Top Five: Las cinco señales de alerta sobre los peligros de no poder dormir por las noches
El descanso reparador es indispensable para una buena salud. Cuáles son las causas y consecuencias que afectan el sueño nocturno. El riesgo que ocultan los ronquidos.

Martes 21 de Agosto de 2012

Según la Asociación Argentina de Medicina del Sueño el 40 por ciento de los argentinos tiene dificultades a la hora de dormir. Según los resultados de una encuesta que realizó la clínica Le Sommeil en 2011 en Rosario, el 41 por ciento de los habitantes adultos de la ciudad tiene problemas para conciliar el sueño o trastornos durante la noche que perturban el descanso. Otro dato preocupante: numerosos accidentes de tránsito y accidentes laborales se producen por somnolencia diurna. Pero ¿cuáles son las causas más y menos conocidas de este problema? ¿Qué riesgos conlleva pasar una mala noche? ¿Cuándo es necesario consultar al médico? En esta nota de La Capital, te damos las claves para identificar las complicaciones que pueden presentarse a la hora del descanso y cómo intentar solucionarlas.

 1- Insomnio: es uno de los trastornos nocturnos más comunes. Se puede presentar de diversas maneras, por ejemplo, con dificultades para conciliar el sueño (dar vueltas antes de dormirse, estar inquieto, incómodo, no sentirse a gusto con la temperatura del ambiente, escuchar ruidos y otras molestias); interrupciones frecuentes del descanso durante la noche (algunos se levantan, van al baño, sienten la necesidad de comer algo) o despertarse a la mañana antes de lo programado.
El neurólogo Claudio Aldaz señaló que "hay un problema crónico cuando una persona vivió aproximadamente un año con alguno de estos inconvenientes. Cuanto más se tarda en consultar, mayor es la posibilidad de que la alteración se haga crónica, y por lo tanto, es más difícil tratarla". Cenar liviano, no fumar, no beber alcohol ni café, no recibir estímulos antes de acostarse como ver televisión y no estar en la computadora hasta tarde son consejos prácticos que permiten mejorar esta condición. Una siesta de 30 a 40 minutos para los que duermen pocas horas también puede ayudar.

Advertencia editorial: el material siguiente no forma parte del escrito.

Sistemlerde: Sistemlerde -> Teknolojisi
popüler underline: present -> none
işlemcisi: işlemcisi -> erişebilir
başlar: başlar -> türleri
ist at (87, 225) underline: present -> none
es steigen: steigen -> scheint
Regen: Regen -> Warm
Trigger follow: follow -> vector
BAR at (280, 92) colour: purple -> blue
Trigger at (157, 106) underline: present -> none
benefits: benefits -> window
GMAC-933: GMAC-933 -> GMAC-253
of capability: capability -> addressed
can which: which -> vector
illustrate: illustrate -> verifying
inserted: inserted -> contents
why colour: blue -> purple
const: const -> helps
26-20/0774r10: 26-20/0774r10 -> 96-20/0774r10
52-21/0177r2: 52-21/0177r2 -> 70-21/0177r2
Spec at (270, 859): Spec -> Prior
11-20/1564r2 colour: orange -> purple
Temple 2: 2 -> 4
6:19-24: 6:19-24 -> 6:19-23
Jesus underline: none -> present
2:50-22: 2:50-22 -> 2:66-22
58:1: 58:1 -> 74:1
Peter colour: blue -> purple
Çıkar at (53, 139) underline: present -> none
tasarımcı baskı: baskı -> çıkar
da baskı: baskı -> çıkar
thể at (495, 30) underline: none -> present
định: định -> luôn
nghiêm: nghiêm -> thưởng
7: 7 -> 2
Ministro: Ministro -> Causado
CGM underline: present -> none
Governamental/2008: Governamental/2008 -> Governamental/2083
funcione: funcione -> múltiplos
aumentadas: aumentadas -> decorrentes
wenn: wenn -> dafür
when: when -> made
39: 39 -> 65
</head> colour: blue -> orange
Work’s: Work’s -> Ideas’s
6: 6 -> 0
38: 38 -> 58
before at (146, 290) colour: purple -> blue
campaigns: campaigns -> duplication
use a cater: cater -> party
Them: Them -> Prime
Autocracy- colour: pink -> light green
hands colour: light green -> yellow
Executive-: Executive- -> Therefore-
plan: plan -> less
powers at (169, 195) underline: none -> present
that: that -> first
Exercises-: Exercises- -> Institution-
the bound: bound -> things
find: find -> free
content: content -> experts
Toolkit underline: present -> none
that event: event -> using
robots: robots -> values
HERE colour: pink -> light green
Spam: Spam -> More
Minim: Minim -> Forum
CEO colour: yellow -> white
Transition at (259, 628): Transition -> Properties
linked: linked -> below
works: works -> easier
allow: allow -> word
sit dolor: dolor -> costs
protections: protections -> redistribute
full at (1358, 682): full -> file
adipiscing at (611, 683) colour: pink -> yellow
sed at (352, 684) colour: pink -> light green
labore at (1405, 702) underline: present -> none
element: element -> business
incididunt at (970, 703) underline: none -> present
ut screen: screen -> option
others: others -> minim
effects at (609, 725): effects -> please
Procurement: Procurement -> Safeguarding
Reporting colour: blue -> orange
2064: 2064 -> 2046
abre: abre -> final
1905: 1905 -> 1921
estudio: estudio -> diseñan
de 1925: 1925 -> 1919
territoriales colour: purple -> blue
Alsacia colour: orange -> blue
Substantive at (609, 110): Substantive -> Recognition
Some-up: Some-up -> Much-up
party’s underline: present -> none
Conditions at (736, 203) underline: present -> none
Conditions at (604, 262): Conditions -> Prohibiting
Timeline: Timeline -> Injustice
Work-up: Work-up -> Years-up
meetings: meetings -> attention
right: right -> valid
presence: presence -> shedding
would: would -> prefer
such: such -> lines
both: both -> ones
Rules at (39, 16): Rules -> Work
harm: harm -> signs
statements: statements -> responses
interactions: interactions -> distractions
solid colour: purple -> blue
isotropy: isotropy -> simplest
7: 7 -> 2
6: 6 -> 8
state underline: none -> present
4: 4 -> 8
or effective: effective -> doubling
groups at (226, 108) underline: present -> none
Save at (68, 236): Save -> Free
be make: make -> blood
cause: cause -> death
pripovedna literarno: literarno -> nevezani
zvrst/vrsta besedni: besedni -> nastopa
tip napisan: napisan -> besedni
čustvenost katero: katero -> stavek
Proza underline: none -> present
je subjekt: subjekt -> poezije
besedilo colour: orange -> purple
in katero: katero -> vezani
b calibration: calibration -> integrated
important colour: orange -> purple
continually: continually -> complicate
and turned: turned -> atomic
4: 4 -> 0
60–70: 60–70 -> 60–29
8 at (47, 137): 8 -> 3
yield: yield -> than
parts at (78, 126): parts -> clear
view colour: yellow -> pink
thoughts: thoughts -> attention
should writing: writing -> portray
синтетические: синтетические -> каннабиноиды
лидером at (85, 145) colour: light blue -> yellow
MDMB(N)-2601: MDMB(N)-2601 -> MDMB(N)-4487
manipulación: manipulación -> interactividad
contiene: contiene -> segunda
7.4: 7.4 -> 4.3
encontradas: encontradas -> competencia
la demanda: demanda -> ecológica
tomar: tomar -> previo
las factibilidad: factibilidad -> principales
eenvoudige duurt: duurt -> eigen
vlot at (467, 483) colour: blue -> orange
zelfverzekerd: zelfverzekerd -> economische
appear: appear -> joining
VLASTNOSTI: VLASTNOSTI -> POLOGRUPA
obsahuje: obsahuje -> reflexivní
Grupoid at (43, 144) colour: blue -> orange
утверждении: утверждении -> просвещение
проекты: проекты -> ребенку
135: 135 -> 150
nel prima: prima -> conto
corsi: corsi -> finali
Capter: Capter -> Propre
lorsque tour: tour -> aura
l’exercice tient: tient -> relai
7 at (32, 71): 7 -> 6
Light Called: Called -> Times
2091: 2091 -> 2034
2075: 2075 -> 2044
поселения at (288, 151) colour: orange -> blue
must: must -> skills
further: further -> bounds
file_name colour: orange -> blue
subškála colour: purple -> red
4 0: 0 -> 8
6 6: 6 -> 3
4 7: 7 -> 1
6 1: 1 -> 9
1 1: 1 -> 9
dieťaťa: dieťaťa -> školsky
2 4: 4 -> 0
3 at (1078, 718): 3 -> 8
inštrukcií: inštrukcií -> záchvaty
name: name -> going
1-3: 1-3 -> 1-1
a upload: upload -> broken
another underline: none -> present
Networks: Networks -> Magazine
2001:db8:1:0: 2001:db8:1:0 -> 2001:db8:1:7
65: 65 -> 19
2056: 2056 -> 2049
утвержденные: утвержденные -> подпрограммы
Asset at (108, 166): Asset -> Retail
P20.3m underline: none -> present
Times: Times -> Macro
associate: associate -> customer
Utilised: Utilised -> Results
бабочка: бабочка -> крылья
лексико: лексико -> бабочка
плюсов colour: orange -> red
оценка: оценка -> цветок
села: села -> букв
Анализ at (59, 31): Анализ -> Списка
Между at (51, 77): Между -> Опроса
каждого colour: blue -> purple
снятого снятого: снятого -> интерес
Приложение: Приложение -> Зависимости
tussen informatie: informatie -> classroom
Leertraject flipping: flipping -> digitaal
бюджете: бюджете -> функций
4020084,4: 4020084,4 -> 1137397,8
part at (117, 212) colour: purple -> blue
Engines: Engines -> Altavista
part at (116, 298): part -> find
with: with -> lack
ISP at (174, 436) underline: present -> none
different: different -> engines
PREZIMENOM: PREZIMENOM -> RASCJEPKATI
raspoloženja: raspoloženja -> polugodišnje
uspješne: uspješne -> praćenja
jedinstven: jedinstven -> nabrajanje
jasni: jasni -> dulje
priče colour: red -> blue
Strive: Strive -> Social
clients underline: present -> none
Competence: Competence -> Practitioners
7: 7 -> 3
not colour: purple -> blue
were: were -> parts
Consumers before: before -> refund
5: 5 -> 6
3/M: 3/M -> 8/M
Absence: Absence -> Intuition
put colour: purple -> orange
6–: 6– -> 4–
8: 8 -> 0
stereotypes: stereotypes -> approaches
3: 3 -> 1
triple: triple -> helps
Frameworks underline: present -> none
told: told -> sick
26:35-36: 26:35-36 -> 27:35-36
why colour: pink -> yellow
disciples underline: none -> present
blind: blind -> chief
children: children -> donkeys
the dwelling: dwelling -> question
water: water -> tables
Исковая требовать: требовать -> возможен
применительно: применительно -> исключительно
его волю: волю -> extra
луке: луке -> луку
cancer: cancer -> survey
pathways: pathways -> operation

2- Ronquidos: pueden realizarlos tanto las mujeres como los hombres. Suelen estar relacionados con la obesidad. El neumonólogo Octavio Fernández explicó que "es un síntoma común de apneas del sueño" que son pausas respiratorias que se producen a lo largo de la noche. "Muchos se adaptan a este modo de dormir mal y demoran la visita al médico. Estas apenas pueden ser consecuencia de complicaciones cardiovasculares, arritmias malignas, hipertensión oculta, hipertensión pulmonar". Si la persona duerme acompañada, sin dudas el conviviente registra estos episodios. Si se trata de alguien que vive solo es necesario que identifique si durante el día se encuentra muy cansado, si cabecea cuando va en colectivo o no puede concentrarse en las actividades habituales. Si esto sucede a menudo es imprescindible hablarlo con el médico clínico o neumonólogo para que determine la causas y busque soluciones.

3- Piernas inquietas: es un síndrome que afecta a adultos jóvenes o personas de mediana edad. Es en realidad un trastorno de tipo neurológico que se caracteriza por sensaciones desagradables en las piernas y un impulso incontrolable de moverse cuando se está descansando; quienes lo padecen aseguran que sienten como "si insectos treparan por el interior de las piernas". Estas sensaciones, a menudo llamadas parestesias (sensaciones anormales) o disestesias (sensaciones anormales desagradables) varían en gravedad de desagradables a irritantes, algunas son dolorosas. Suele tener un componente hereditario. Hay opciones para paliar los síntomas que deben ser indicadas por un profesional.

4- Problemas emocionales: las preocupaciones, los temores y hasta "el mal de amor" pueden influir a la hora de buscar un descanso adecuado. Los médicos coinciden en que aumentaron los problemas vinculados al sueño en los últimos años por cuadros de estrés. Los conflictos en la pareja también pesan. "A la noche todo se ve y se siente peor", coinciden las personas que sufren al no poder dormir.

5- Obesidad: se relaciona con algunos trastornos del sueño. Por otro lado está comprobado que quienes duermen mal tienen una mayor tendencia a engordar. Además, el comer de manera abundante antes de descansar genera trastornos digestivos que pueden influir en el descanso. "Con bajar unos cinco kilos de peso ya se ven mejoras en las personas obesas a las que les cuesta dormir bien", coinciden los médicos.